Exercise requirements: Rewrite all of the records below, substituting "graph" for every "chart" and leaving everything else unchanged.

Data for this task:
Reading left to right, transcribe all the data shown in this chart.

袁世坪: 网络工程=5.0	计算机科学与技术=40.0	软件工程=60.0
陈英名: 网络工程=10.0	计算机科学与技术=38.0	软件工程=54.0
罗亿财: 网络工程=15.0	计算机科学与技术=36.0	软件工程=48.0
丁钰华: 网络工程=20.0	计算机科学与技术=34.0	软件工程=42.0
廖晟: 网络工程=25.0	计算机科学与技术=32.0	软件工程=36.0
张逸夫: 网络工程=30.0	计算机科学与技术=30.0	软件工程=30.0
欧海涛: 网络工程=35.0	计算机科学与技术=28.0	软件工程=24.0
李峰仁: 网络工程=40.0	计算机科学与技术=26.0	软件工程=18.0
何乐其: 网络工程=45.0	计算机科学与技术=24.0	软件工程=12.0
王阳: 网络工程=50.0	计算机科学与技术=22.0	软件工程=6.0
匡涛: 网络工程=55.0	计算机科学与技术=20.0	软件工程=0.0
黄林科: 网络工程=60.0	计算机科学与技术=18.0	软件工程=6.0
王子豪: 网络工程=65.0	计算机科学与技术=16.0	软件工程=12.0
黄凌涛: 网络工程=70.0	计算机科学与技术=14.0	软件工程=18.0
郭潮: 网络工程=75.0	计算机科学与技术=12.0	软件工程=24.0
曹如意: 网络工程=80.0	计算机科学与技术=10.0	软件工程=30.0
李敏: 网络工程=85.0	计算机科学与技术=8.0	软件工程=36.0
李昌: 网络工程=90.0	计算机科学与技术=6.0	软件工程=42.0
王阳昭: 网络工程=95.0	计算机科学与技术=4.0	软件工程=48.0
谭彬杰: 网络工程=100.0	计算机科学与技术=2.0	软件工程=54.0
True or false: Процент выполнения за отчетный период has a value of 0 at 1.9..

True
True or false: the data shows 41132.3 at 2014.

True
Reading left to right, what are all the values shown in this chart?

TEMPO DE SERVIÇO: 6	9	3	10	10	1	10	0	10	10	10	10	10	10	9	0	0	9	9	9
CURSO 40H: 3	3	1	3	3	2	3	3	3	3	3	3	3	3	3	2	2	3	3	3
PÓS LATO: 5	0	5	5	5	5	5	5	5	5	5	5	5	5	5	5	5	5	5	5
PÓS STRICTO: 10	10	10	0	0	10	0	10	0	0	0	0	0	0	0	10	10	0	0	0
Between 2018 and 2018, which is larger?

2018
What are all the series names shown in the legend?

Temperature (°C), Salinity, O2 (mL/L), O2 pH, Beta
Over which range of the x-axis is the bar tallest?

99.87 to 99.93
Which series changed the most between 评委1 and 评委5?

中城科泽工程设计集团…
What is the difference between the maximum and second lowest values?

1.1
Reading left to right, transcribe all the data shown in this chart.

Solution to this exercise:
Reading left to right, transcribe all the data shown in this graph.

袁世坪: 网络工程=5.0	计算机科学与技术=40.0	软件工程=60.0
陈英名: 网络工程=10.0	计算机科学与技术=38.0	软件工程=54.0
罗亿财: 网络工程=15.0	计算机科学与技术=36.0	软件工程=48.0
丁钰华: 网络工程=20.0	计算机科学与技术=34.0	软件工程=42.0
廖晟: 网络工程=25.0	计算机科学与技术=32.0	软件工程=36.0
张逸夫: 网络工程=30.0	计算机科学与技术=30.0	软件工程=30.0
欧海涛: 网络工程=35.0	计算机科学与技术=28.0	软件工程=24.0
李峰仁: 网络工程=40.0	计算机科学与技术=26.0	软件工程=18.0
何乐其: 网络工程=45.0	计算机科学与技术=24.0	软件工程=12.0
王阳: 网络工程=50.0	计算机科学与技术=22.0	软件工程=6.0
匡涛: 网络工程=55.0	计算机科学与技术=20.0	软件工程=0.0
黄林科: 网络工程=60.0	计算机科学与技术=18.0	软件工程=6.0
王子豪: 网络工程=65.0	计算机科学与技术=16.0	软件工程=12.0
黄凌涛: 网络工程=70.0	计算机科学与技术=14.0	软件工程=18.0
郭潮: 网络工程=75.0	计算机科学与技术=12.0	软件工程=24.0
曹如意: 网络工程=80.0	计算机科学与技术=10.0	软件工程=30.0
李敏: 网络工程=85.0	计算机科学与技术=8.0	软件工程=36.0
李昌: 网络工程=90.0	计算机科学与技术=6.0	软件工程=42.0
王阳昭: 网络工程=95.0	计算机科学与技术=4.0	软件工程=48.0
谭彬杰: 网络工程=100.0	计算机科学与技术=2.0	软件工程=54.0
True or false: Процент выполнения за отчетный период has a value of 0 at 1.9..

True
True or false: the data shows 41132.3 at 2014.

True
Reading left to right, what are all the values shown in this graph?

TEMPO DE SERVIÇO: 6	9	3	10	10	1	10	0	10	10	10	10	10	10	9	0	0	9	9	9
CURSO 40H: 3	3	1	3	3	2	3	3	3	3	3	3	3	3	3	2	2	3	3	3
PÓS LATO: 5	0	5	5	5	5	5	5	5	5	5	5	5	5	5	5	5	5	5	5
PÓS STRICTO: 10	10	10	0	0	10	0	10	0	0	0	0	0	0	0	10	10	0	0	0
Between 2018 and 2018, which is larger?

2018
What are all the series names shown in the legend?

Temperature (°C), Salinity, O2 (mL/L), O2 pH, Beta
Over which range of the x-axis is the bar tallest?

99.87 to 99.93
Which series changed the most between 评委1 and 评委5?

中城科泽工程设计集团…
What is the difference between the maximum and second lowest values?

1.1
Reading left to right, transcribe all the data shown in this graph.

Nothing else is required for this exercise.